> [TASK]
Reproduce every line of the material below word for word, leaving out the pictures.

+++ SOURCE DATA

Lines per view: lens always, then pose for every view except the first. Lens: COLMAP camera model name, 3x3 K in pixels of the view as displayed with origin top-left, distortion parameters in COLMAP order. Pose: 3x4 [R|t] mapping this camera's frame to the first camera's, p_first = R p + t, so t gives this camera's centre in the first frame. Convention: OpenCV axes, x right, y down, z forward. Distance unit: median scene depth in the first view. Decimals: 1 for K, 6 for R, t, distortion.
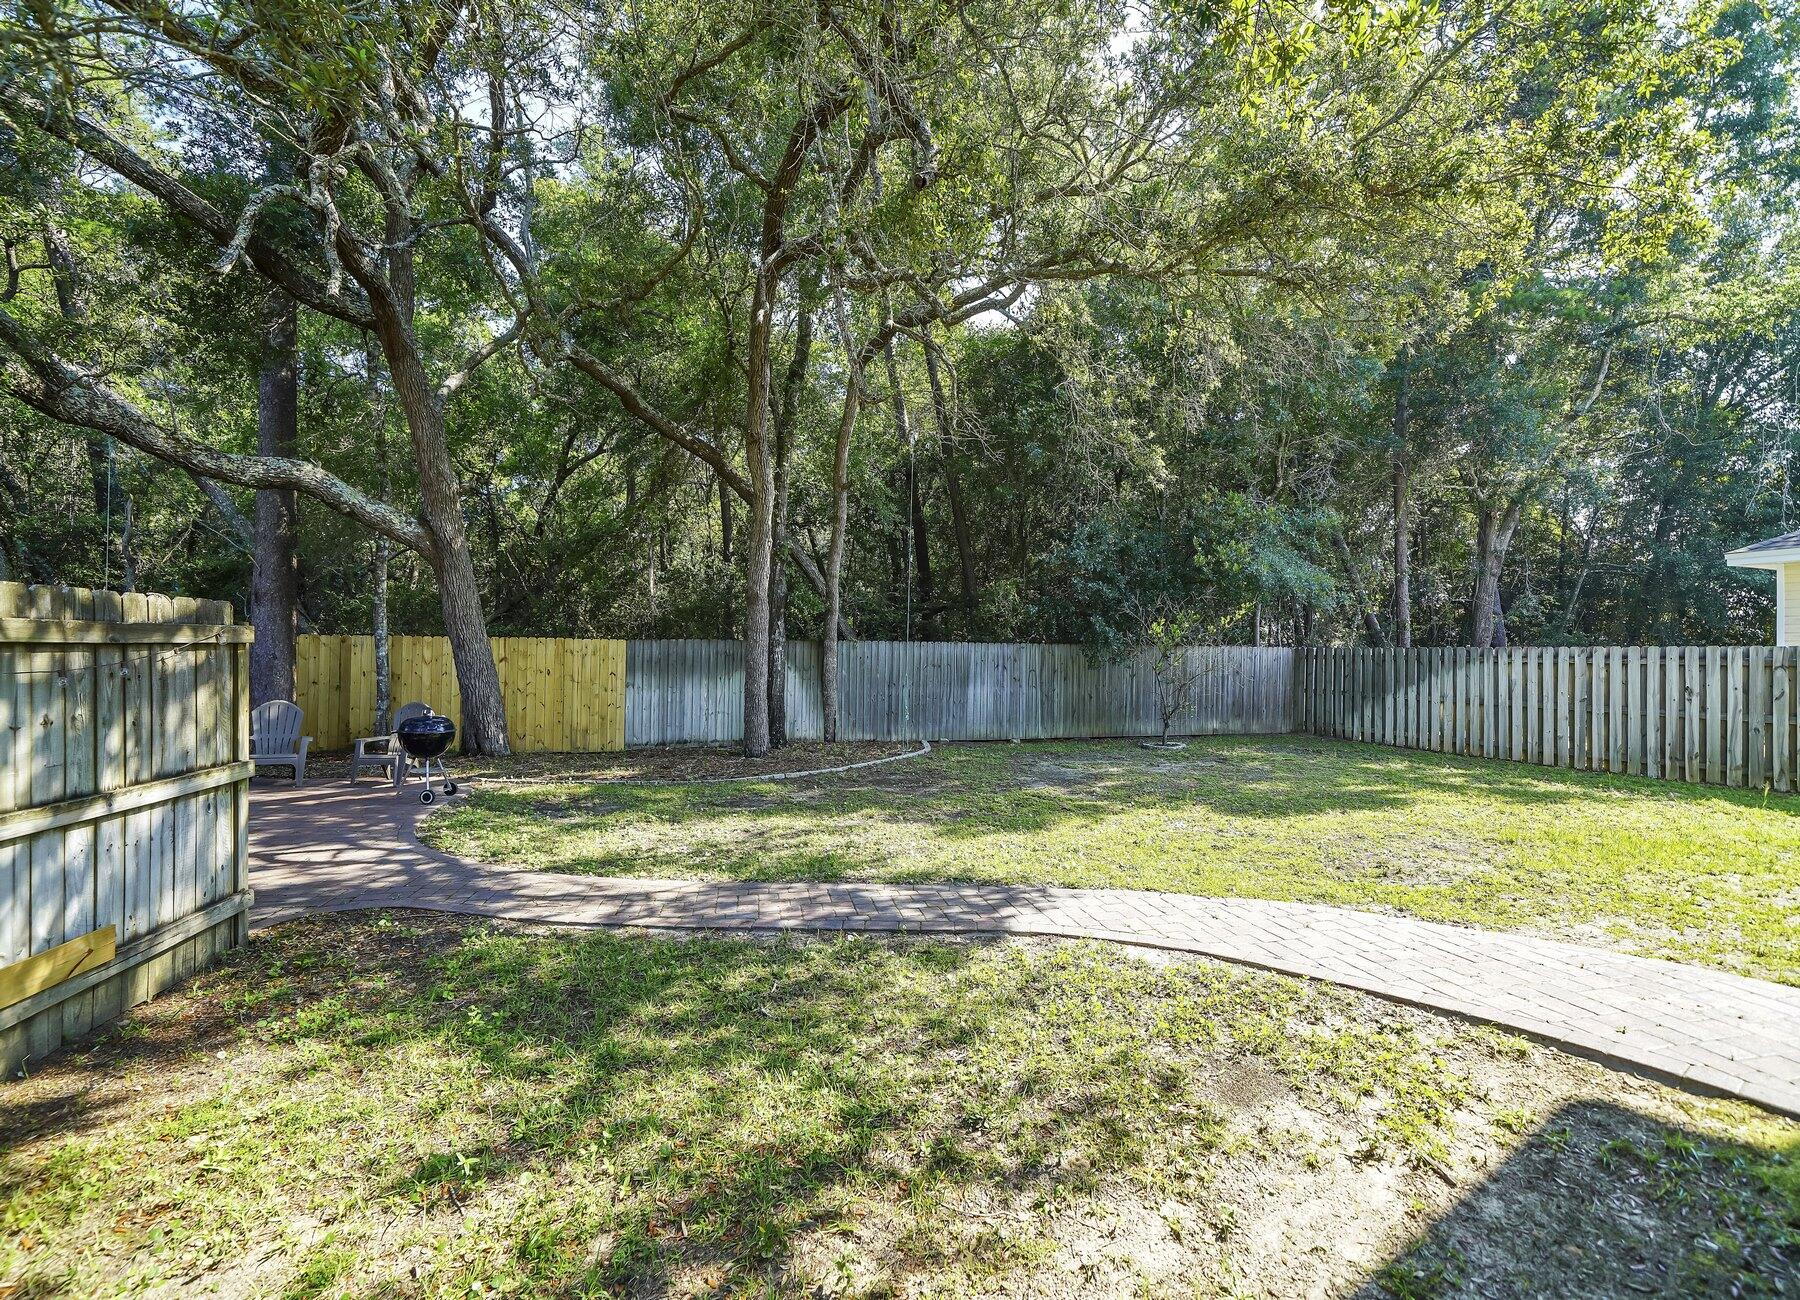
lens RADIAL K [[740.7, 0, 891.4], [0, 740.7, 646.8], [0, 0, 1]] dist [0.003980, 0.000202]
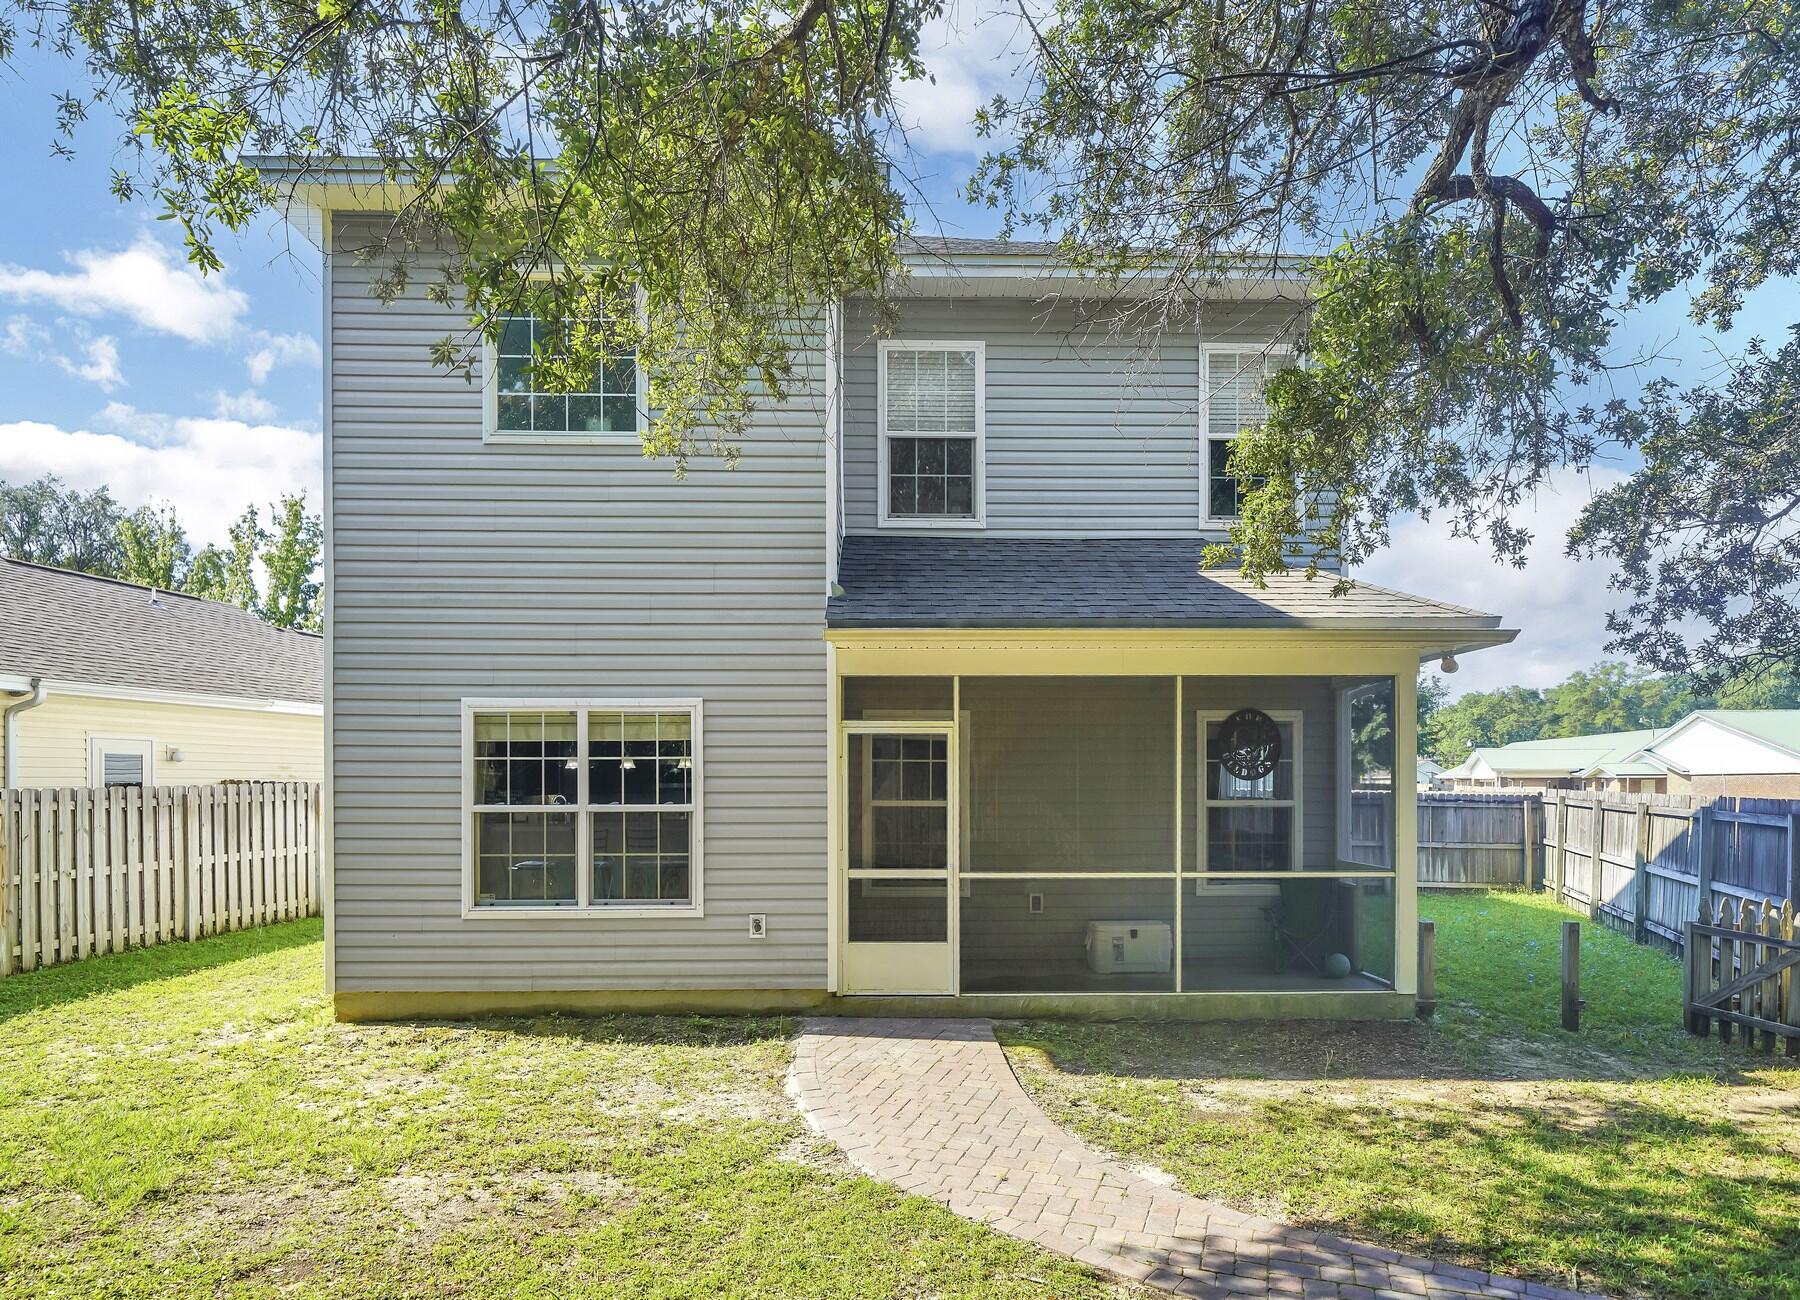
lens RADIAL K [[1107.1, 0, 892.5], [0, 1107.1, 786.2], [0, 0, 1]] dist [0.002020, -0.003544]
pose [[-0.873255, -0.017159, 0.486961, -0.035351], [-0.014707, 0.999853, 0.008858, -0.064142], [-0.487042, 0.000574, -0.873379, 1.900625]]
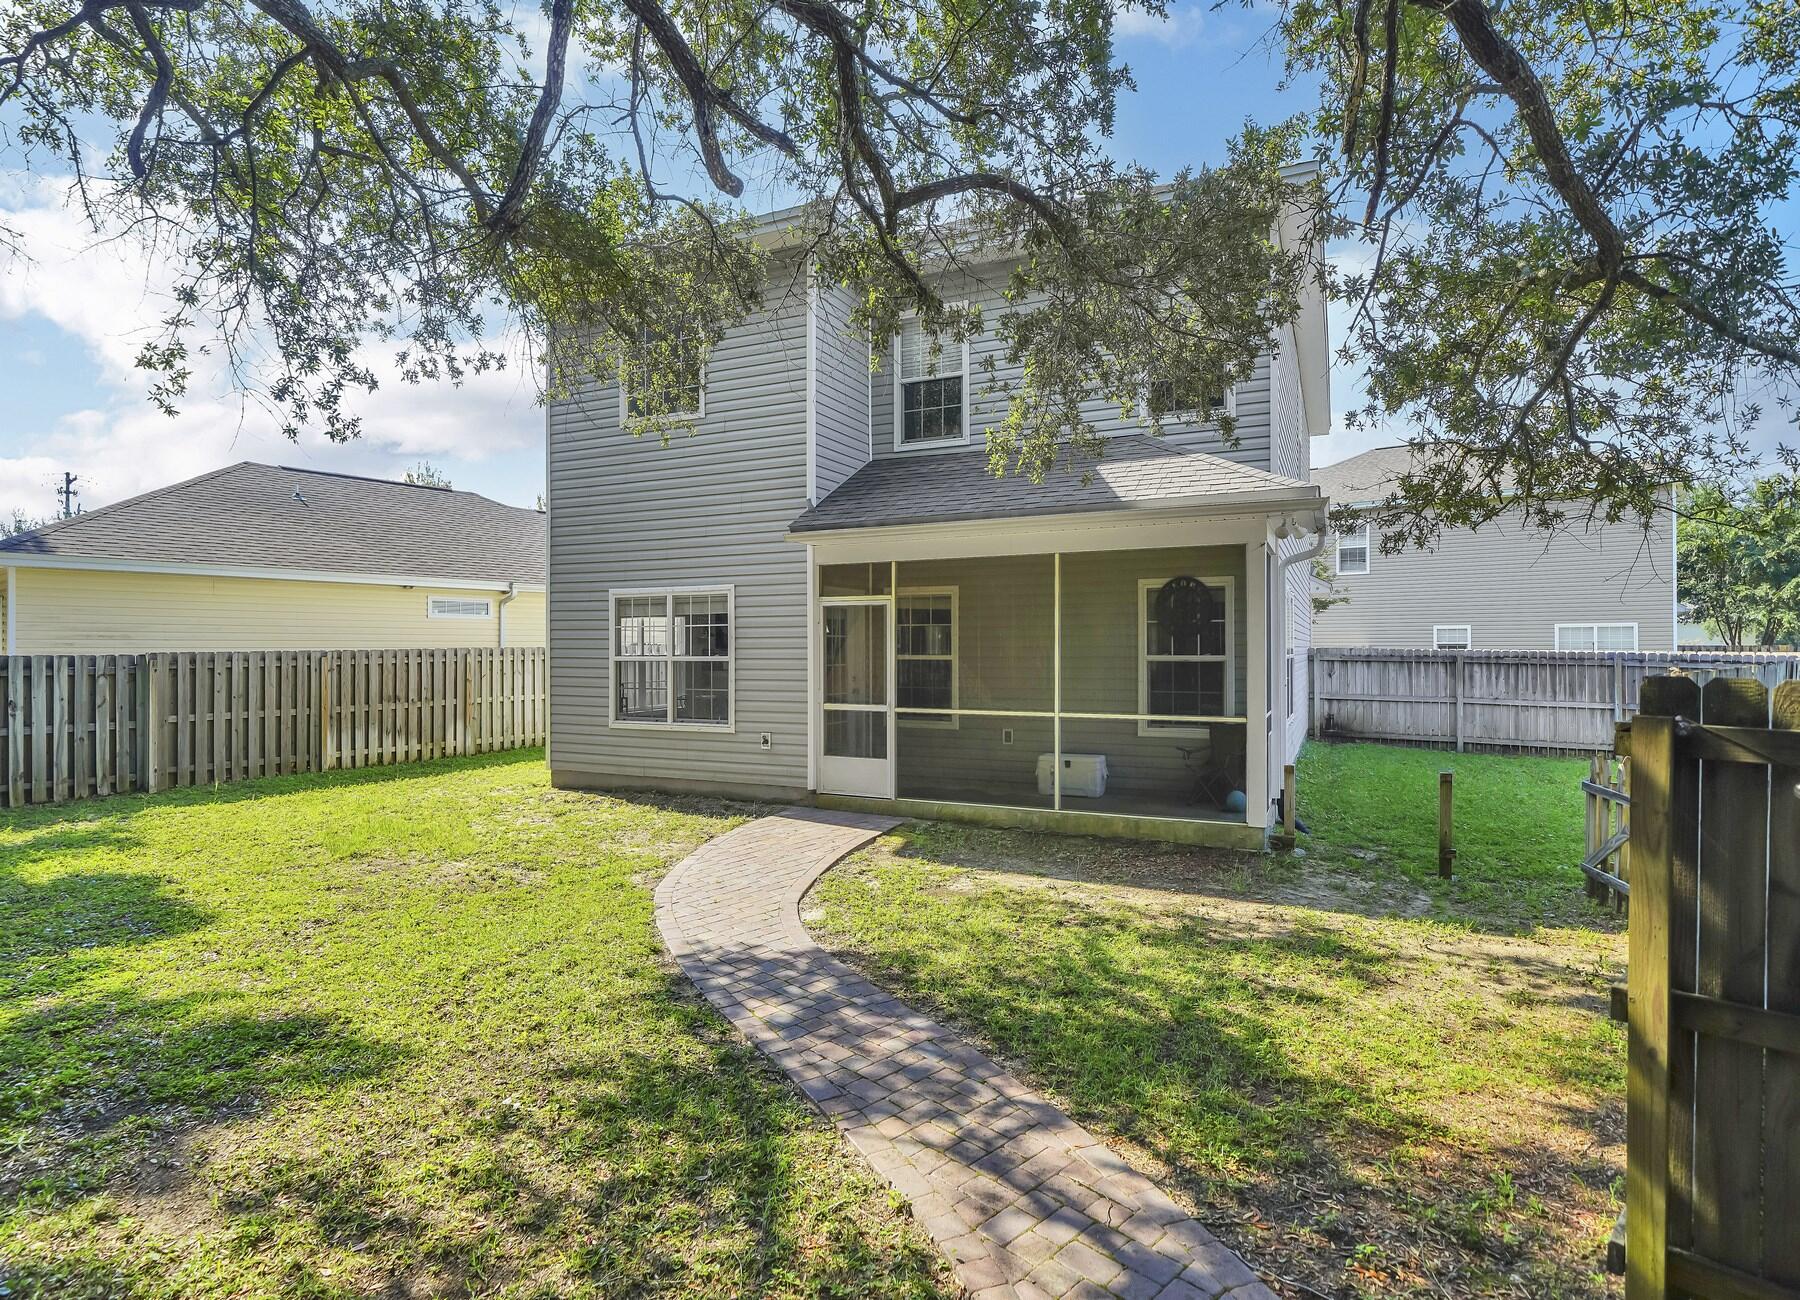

++++++

> [ANSWER BOX]
Lines per view: lens always, then pose for every view except the first. Lens: COLMAP camera model name, 3x3 K in pixels of the view as displayed with origin top-left, distortion parameters in COLMAP order. Pose: 3x4 [R|t] mapping this camera's frame to the first camera's, p_first = R p + t, so t gives this camera's centre in the first frame. Convention: OpenCV axes, x right, y down, z forward. Distance unit: median scene depth in the first view. Decimals: 1 for K, 6 for R, t, distortion.
lens RADIAL K [[740.7, 0, 891.4], [0, 740.7, 646.8], [0, 0, 1]] dist [0.003980, 0.000202]
lens RADIAL K [[1107.1, 0, 892.5], [0, 1107.1, 786.2], [0, 0, 1]] dist [0.002020, -0.003544]
pose [[-0.873255, -0.017159, 0.486961, -0.035351], [-0.014707, 0.999853, 0.008858, -0.064142], [-0.487042, 0.000574, -0.873379, 1.900625]]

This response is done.